» Task item A:
In the records, copy out word for word the lines from the one containing "Question: Two points" through the one containing "(B) B is further", both included.

» Page excerpt:
◇ ◇ ◇
But if there is a loss of enthusiasm, there is a gain of temper. Unbelief has grown gentle and respectful. Benevolence, uprightness, enterprise, and freedom are multiplying. The religious element, the sighing for the perfect, the longing for the infinite, the thirst for beauty, the hunger for righteousness, can never die. The central, saving truths of the faith will flower and fruit. as long as there are days of toil and sorrow, or nights of weariness and pain.

Meanwhile the effective strength of the ministry is in earnestness,— in a solemn conviction that religion is a great concern; in a solemn purpose that its claims shall be felt; in acquaintance with contemporary secular thought; in ability to discern and explain the consistency of Christianity with the new lights which are breaking in from the outer world; in courage to renounce ideas that are outlived, or habits that are outlawed; in culture that is instinct with life and feeling.

Poetry. The potent tidal wave which threw on shore so many treasures of the deep, has long since ebbed, and no second has arisen which approaches the level of the former. The genius of the present is less creative than elective and refining, exquisite rather than imaginative, diffusive rather than powerful.

Two kinds of verse are discernible,—one which continues the impulse received from Keats and Shelley, the other from Wordsworth. The dominant tone is composite, uniting the classicism and romanticism of the first to the reflection and naturalism of the second. Richly melodied and highly colored, embracing every variety of rhythm and technical effect, it finds its chief voice in Tennyson.

The conditions affecting the social order have affected the conditions bearing upon art. The most notable of these are the iconoclastic tendencies of science and the passion for material progress. Both indicate a subsidence of the forces which heaved up the mountain ranges of the Byronic age. Never, perhaps, was the poetical talent so largely diffused. Never was so much good poetry written never so much performance above mediocrity; but poets have been supplanted in general regard, and

very few are able to command the attention of the English nations. New theories are far more exciting than new poems.
◇ ◇ ◇
» Task item B:
Continue the passage about the ministry and poetry from where it ends.
◇ ◇ ◇
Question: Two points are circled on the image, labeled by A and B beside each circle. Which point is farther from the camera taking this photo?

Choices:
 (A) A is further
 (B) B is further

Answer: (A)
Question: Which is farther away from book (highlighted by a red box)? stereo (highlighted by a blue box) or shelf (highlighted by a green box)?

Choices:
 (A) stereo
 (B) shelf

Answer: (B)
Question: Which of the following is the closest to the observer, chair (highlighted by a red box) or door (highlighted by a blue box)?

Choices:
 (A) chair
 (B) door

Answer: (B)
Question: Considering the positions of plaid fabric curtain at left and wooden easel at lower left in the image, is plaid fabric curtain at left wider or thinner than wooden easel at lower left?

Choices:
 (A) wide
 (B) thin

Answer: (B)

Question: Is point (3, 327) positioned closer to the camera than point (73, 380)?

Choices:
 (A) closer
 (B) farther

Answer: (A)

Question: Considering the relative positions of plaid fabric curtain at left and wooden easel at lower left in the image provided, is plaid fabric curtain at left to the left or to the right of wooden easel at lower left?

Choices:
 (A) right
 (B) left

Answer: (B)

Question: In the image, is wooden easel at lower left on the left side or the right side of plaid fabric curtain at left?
◇ ◇ ◇
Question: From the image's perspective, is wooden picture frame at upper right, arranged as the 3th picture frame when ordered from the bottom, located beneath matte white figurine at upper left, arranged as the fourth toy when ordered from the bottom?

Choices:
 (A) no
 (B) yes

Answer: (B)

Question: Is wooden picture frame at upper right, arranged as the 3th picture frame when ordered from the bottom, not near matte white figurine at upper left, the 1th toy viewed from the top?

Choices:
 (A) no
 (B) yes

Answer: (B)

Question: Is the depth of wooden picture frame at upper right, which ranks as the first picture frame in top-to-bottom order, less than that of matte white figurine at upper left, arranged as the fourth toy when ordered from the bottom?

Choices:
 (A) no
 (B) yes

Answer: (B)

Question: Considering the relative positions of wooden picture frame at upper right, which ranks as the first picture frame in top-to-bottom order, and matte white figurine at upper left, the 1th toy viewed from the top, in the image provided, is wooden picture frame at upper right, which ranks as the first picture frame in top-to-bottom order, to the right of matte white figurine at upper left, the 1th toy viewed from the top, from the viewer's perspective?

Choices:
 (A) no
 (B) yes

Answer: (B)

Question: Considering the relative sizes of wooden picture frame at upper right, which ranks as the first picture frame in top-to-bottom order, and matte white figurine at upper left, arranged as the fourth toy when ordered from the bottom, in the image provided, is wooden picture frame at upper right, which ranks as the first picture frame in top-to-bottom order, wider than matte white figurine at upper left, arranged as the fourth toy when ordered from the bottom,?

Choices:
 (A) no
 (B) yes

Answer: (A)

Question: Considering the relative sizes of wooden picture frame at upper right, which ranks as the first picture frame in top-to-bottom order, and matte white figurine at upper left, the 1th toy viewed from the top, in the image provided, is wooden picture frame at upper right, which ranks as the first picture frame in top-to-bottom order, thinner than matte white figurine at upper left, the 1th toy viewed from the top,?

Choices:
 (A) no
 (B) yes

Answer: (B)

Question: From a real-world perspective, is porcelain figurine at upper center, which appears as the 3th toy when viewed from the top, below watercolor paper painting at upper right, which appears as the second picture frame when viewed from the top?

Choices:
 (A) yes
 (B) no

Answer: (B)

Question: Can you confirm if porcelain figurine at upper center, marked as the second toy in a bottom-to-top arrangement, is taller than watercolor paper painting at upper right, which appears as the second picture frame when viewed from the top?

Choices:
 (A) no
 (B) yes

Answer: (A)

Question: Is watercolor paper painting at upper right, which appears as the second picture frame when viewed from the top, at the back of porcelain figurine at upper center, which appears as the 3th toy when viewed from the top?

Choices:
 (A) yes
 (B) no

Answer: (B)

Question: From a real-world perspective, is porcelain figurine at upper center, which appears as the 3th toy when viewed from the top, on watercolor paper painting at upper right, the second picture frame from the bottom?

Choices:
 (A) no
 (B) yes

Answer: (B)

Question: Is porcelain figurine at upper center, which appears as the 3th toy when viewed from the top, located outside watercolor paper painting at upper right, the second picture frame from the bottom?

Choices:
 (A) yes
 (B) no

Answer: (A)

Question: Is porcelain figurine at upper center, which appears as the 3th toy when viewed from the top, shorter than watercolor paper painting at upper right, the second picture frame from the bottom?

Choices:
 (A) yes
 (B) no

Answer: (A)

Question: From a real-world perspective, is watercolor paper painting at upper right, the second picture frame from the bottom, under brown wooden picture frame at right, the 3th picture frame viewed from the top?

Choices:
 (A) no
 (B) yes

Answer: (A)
◇ ◇ ◇
» Answer space A:
Question: Two points are circled on the image, labeled by A and B beside each circle. Which point is farther from the camera taking this photo?

Choices:
 (A) A is further
 (B) B is further

» Answer space B:
It is hardly necessary to add, that the refinements of life are transferred to literature and its works; that our poets, therefore, carry to further perfection reverence for human character, regard to human duty, tenderness for Nature, and love for the Divine. Their specific excellence is elaborateness of finish — perfection of form and structure- richness of diction and variety of metre.

Without much originality, the verses of Hunt (1784-1859) are sweet, fluent, and feeling,-successful imitations of the lighter and more picturesque parts of Chaucer. The following, on the grasshopper and the cricket, are characteristic:

'Green little vaulter in the sunny grass,

Catching your heart up at the feel of June,
Sole voice that's heard amidst the lazy noon,
When even the bees lag at the summoning brass;
And you, warm little housekeeper, who class
With those who think the candles come too soon,
Loving the fire, and with your tricksome tune
Nick the glad silent moments as they pass;

O sweet and tiny cousins, that belong,

One to the fields, the other to the hearth,

Both have your sunshine; both, though small, are strong

At your clear hearts; and both seem given to earth

To ring in thoughtful ears this natural song

Indoors and out, summer and winter, Mirth.'

We recognize at once the simple delight of his master in the concrete forms and objects of the outer world.

Then the calm gravity of heart which makes the pulse of the two-fold inspiration:

Blest is the turf, serenely blest,
Where throbbing hearts may sink to rest,
Where life's long journey turns to sleep,
Nor ever pilgrim wakes to weep.

A little sod, a few sad flowers,

A tear for long-departed hours,
Is all that feeling hearts request

To hush their weary thoughts to rest.

There shall no vain ambition come
To lure them from their quiet home.
Nor sorrow lift, with heart-strings riven,
The meek imploring eye to heaven;
Nor sad remembrance stoop to shed
His wrinkles on the slumberer's head;
And never, never love repair
To breathe his idle whispers there.'

Another who warbled cheerful and trustful music, even through privation, sorrow, and anguish, was Hood (1799-1845), a nightingale in the stormy dark. There is something Shakespearean in his analysis of a spectral conscience:

But Guilt was my grim Chamberlain

That lighted me to bed

And drew my midnight curtains round,
With fingers bloody red.'

His noble efforts in behalf of the poor and unfortunate, his sympathy with suffering and woe, are felicitously wrought in The Song of the Shirt, and The Bridge of Sighs, all pathetic and tragical. But he could seldom express himself except through witty and humorous forms. One of his most popular effusions in the style peculiarly his own, is the ode to his infant son:

Thou happy, happy elf!

(But stop-first let me kiss away that tear)
Thou tiny image of myself;

(My love, he's poking peas into his ear!)

Thou merry, laughing sprite!

With spirits feather light,

Untouched by sorrow, and unsoiled by sin,

(Good heavens! the child is swallowing a pin!)

Thon little tricksy Puck!

With antic joys so funnily bestuck,

Light as the singing bird that wings the air,

(The door! the door! he'll tumble down the stair!)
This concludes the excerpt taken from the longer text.